The program of allowing tram commuters to travel for free within the relatively small bounds of the city has produced some unexpected findings. Most notable is the body-odour parts-per-million count (BO PPM) increase, and an increase in usage due to the no-pay model.
Of the findings, the most notable is the statistically significant increase in BO PPM. When introduced, it was expected the free travel would result in punters not physically exhausting themselves while getting from one side of the city to another on foot, and get some refuge in the air conditioned trams. This expected outcome was welcomed by the Melbourne Retailers Association, as it would mean an overall reduction in BO PPM in city shopping centres. But instead, the inverse has been observed.
Sadly, there are record numbers of homeless living on Melbourne streets, and the trams now also provide refuge from the heat for both the homeless and the elite. Equally, the free transportation provides increased opportunity for the true bogan, often with a ‘ciggi stubbed’ behind ones ear, to travel without concern.
And the sad truth about both stereotypes above, is they generally have an increased BO, resulting in an increase BO PPM in the Free Tram Zone.
In essence, the Free Tram Zone has become a ‘get what you pay for zone’, and now that it’s free, there’s much less control of what is going on.
Another outcome from the free zone is lack of authoritative presence, no due to the lack of revenue raising opportunities. With no fare evasion fines to be given, there – at least anecdotally – is no presence of Yarra Tram / MyKi security to keep the unruly contained. The ‘Ah who cares, it’s free’ mentality is resulting in an increase in discomfort from an audible standpoint, as well as increased boganisation of commuters.
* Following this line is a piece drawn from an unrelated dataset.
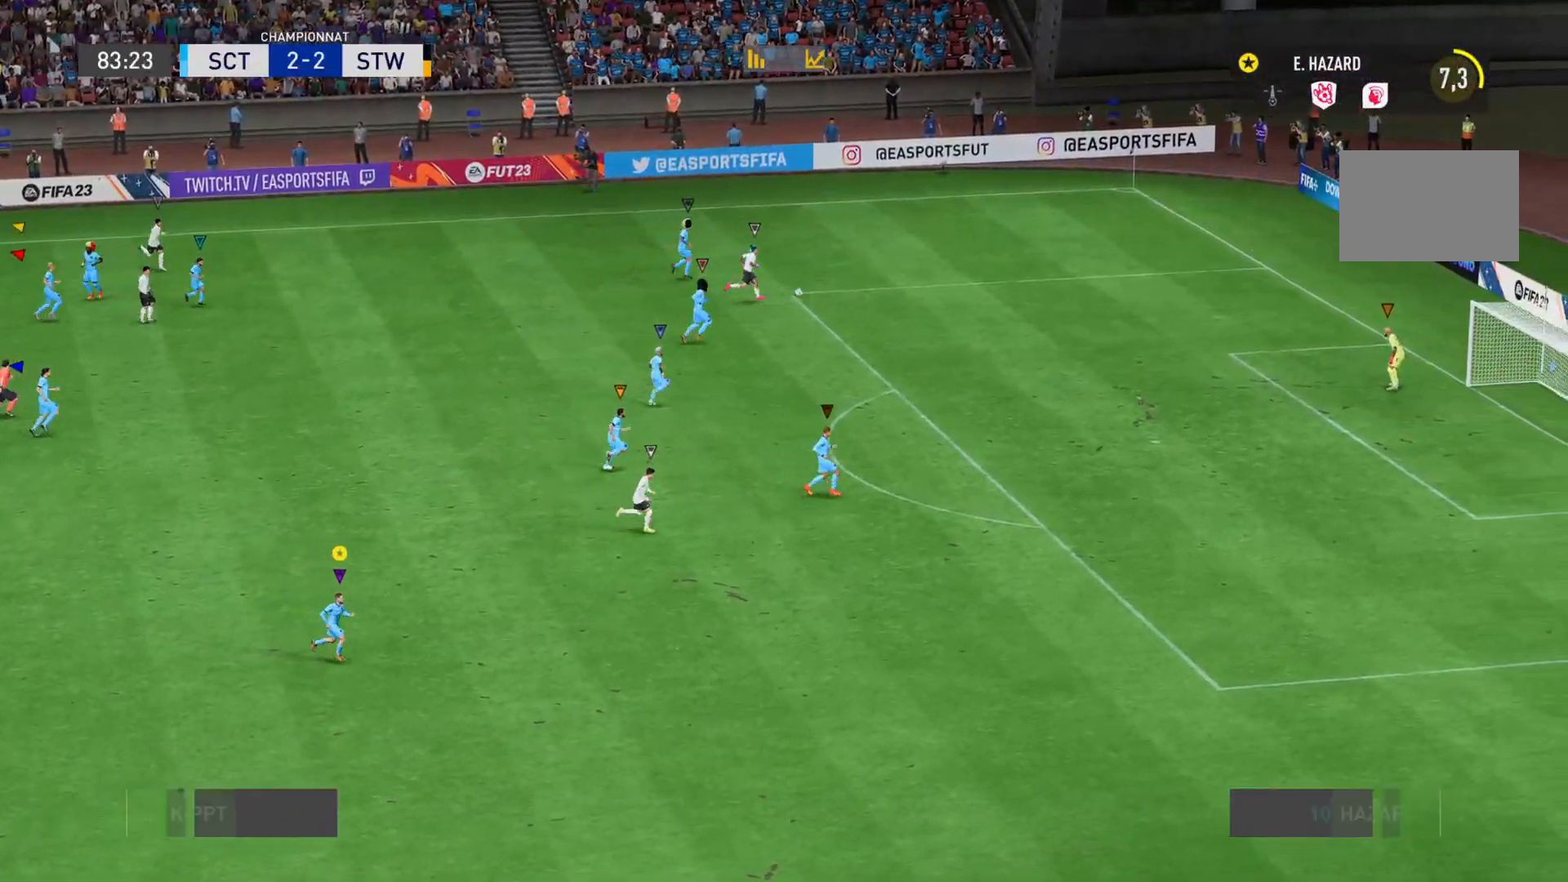
{"buttons": [], "left_stick": "center", "right_stick": "center", "events": [[350, "L1", "up"], [383, "L1", "down"], [417, "L1", "up"], [500, "left_stick", "center"]]}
Secondary to the BO PPM increase is an overall, and unplanned, increase in tram crowding while in the free zone. It’s “one of these things that the Coalition thought up and Labor backed, but the question is whether there has been any planning around it”, according to the PTUA’s Daniel Bowen. The lack of incentive to walk around the city has caused both an increase in patronage, and a median weight gain from city commuters. This two-pronged attack on space has resulted in a decrease of airflow in the tram. Subsequently, the air conditioning simply can’t hold up due to both the amount of heat emitted from the larger commuters, as well as the reduction of air in the tram itself. Air conditioners need airflow, and it’s simply not there. And again, this has a negative impact on the BO BBM.
So, all in all, this is a subject to watch. These results, while conclusive from the data sourced, are from a summer introduction of the program. Seasonality wise, this will no doubt change as winter comes, rain increases and temperature drops. And remember, don’t touch on.